Top of DATA EXTRACT
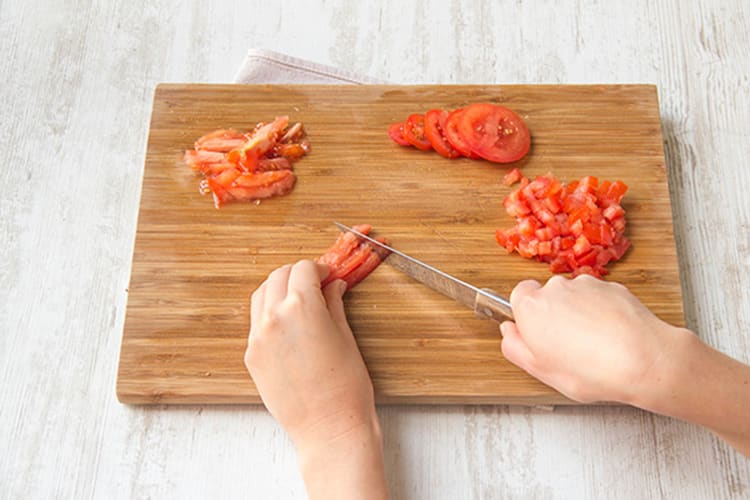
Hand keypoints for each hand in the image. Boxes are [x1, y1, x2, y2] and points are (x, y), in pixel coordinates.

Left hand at [245, 260, 388, 498]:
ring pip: (262, 295)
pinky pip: (256, 321)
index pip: (303, 269)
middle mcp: (274, 318)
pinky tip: (288, 324)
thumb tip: (333, 286)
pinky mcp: (252, 356)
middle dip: (298, 275)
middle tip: (316, 284)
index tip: (328, 275)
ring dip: (279, 290)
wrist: (329, 429)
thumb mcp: (346, 337)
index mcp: (301, 307)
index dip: (319, 268)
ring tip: (299, 302)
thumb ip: (333, 304)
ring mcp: (258, 338)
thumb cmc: (346, 388)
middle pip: (279, 276)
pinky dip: (270, 313)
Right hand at [500, 275, 685, 403]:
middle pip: (547, 296)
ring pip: (574, 297)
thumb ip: (515, 347)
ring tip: (593, 345)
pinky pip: (599, 299)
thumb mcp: (540, 370)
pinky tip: (611, 337)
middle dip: (554, 316)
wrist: (643, 360)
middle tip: (566, 347)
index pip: (518, 296)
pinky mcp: (613, 287)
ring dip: (578, 314)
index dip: (527, 316)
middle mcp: (557, 288)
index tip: (536, 334)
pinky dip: (601, 313)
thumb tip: (509, 333)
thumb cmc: (591, 370)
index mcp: (532, 306)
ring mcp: (587, 285)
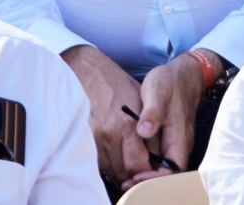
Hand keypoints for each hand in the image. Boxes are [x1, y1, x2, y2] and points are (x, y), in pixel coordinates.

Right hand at [61, 45, 152, 182]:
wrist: (88, 71)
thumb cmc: (117, 84)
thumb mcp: (140, 101)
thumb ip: (150, 129)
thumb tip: (159, 155)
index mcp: (126, 124)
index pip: (139, 165)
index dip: (147, 170)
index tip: (151, 167)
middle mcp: (109, 134)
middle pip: (124, 171)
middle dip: (134, 171)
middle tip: (140, 163)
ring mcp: (94, 138)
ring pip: (111, 170)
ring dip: (120, 168)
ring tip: (126, 156)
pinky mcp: (84, 138)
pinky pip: (98, 162)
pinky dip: (107, 162)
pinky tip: (113, 152)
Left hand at [123, 49, 221, 187]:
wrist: (184, 74)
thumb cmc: (171, 81)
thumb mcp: (158, 91)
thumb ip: (152, 112)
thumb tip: (144, 131)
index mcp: (179, 137)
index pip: (171, 171)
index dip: (154, 178)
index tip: (135, 175)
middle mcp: (179, 144)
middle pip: (167, 174)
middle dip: (147, 180)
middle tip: (126, 182)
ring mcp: (175, 142)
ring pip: (163, 167)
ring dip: (146, 174)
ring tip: (126, 177)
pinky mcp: (169, 138)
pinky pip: (160, 158)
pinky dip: (148, 163)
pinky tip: (133, 161)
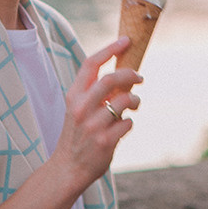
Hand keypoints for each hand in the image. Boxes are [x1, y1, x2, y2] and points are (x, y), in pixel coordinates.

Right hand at [51, 37, 141, 194]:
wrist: (67, 168)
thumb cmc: (77, 135)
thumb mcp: (78, 109)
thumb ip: (95, 93)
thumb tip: (124, 76)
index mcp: (73, 96)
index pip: (90, 64)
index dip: (110, 49)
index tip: (126, 40)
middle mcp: (81, 108)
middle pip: (111, 79)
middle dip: (130, 75)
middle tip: (140, 77)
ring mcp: (93, 125)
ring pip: (124, 100)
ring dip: (135, 100)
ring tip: (133, 105)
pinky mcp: (105, 141)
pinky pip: (128, 122)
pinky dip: (130, 122)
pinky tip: (123, 127)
Bottom of DATA EXTRACT
**WHAT TO WORK ON**
Copy the lines above exactly and exclude every image.

**EXERCISE OUTPUT**
Hand keypoints for each hand in the image. Boxes are [x1, y1, x2, y2] and points are (x, y), in pixel coordinates.

Left hand at [245, 260, 388, 498]:
ring pip: (262, 295)
pinky pip: (256, 321)
index pip: (303, 269)
middle mcp: (274, 318)
pinky tip: (288, 324)
thumb tip: (333, 286)
pinky mcp: (252, 356)
middle dip: (298, 275)
middle tip: (316, 284)
index tip: (328, 275)
ring dip: (279, 290)
wrist: (329, 429)
thumb mcp: (346, 337)
index mcp: (301, 307)
index dip: (319, 268)
ring tip: (299, 302)
thumb ip: (333, 304)
ring mcp: (258, 338)
thumb cmc: (346, 388)
middle pip: (279, 276)
pinky dip: (270, 313)
Right hand at [500, 275, 685, 403]:
middle pip: (547, 296)
ring pip: (574, 297)
thumb ip: (515, 347)
ring tip: (593, 345)
pinky pip: (599, 299)
thumb mcp: (540, 370)
pinky tip: (611, 337)
middle dip: (554, 316)
wrist: (643, 360)
middle tip: (566, 347)
index pip: (518, 296)
pinky mcp: (613, 287)
ring dip: (578, 314)
index dip: (527, 316)
middle mcp: (557, 288)
index tip: (536, 334)
pinky dip: (601, 313)
thumb tip: (509, 333)
thumb cmc: (591, 370)
index mcp: (532, 306)
ring mcp: (587, 285)
Hand keypoints for each hand in the image. Boxes are [x1, y1, x2, y2] and points are (x, y), in pixel coordinates.

Right hand at [61, 45, 152, 182]:
wrist: (88, 71)
thumb cmc: (117, 84)
thumb mcp: (140, 101)
thumb ip: (150, 129)
thumb tip: (159, 155)
index mcp: (126, 124)
index pip: (139, 165)
index dip: (147, 170)
index tip: (151, 167)
middle mcp: (109, 134)
middle pip: (124, 171)
middle dip: (134, 171)
middle tip: (140, 163)
ring mcp: (94, 138)
ring pip: (111, 170)
ring dip: (120, 168)
ring tip: (126, 156)
pinky mcp: (84, 138)
pinky pip: (98, 162)
pinky dip: (107, 162)
pinky tip: (113, 152)
Left hand at [123, 49, 221, 187]:
wrist: (184, 74)
thumb cmc: (171, 81)
thumb mcp: (158, 91)
thumb ip: (152, 112)
thumb tip: (144, 131)
index mcp: (179, 137)
index pip: (171, 171)
index dip: (154, 178)
index tip: (135, 175)
middle mcp: (179, 144)
middle pip: (167, 174)
middle dip: (147, 180)
middle tip: (126, 182)
ring mcp: (175, 142)
ring pip: (163, 167)
ring dip: (146, 174)
ring tip: (126, 177)
pinky mcp: (169, 138)
pinky pip: (160, 158)
pinky dip: (148, 163)
pinky tip: (133, 161)
Hand keypoints for each hand in the image. Boxes are [x1, y1, x2, y2] and points are (x, y), in pixel coordinates.

Right hand at [51, 37, 141, 194]:
wrist: (67, 168)
thumb cmc: (77, 135)
thumb mcp: (78, 109)
thumb ip: (95, 93)
thumb tip: (124, 76)
index mcp: (73, 96)
index pip: (90, 64)
index dip: (110, 49)
index tip: (126, 40)
middle mcp: (81, 108)
middle pip: (111, 79)
middle dip: (130, 75)
middle tip: (140, 77)
ring mcp: (93, 125)
ring pip: (124, 100)
ring dip: (135, 100)
ring tip: (133, 105)
pinky mcp: (105, 141)
pinky pip: (128, 122)
pinky dip: (130, 122)
pinky tip: (123, 127)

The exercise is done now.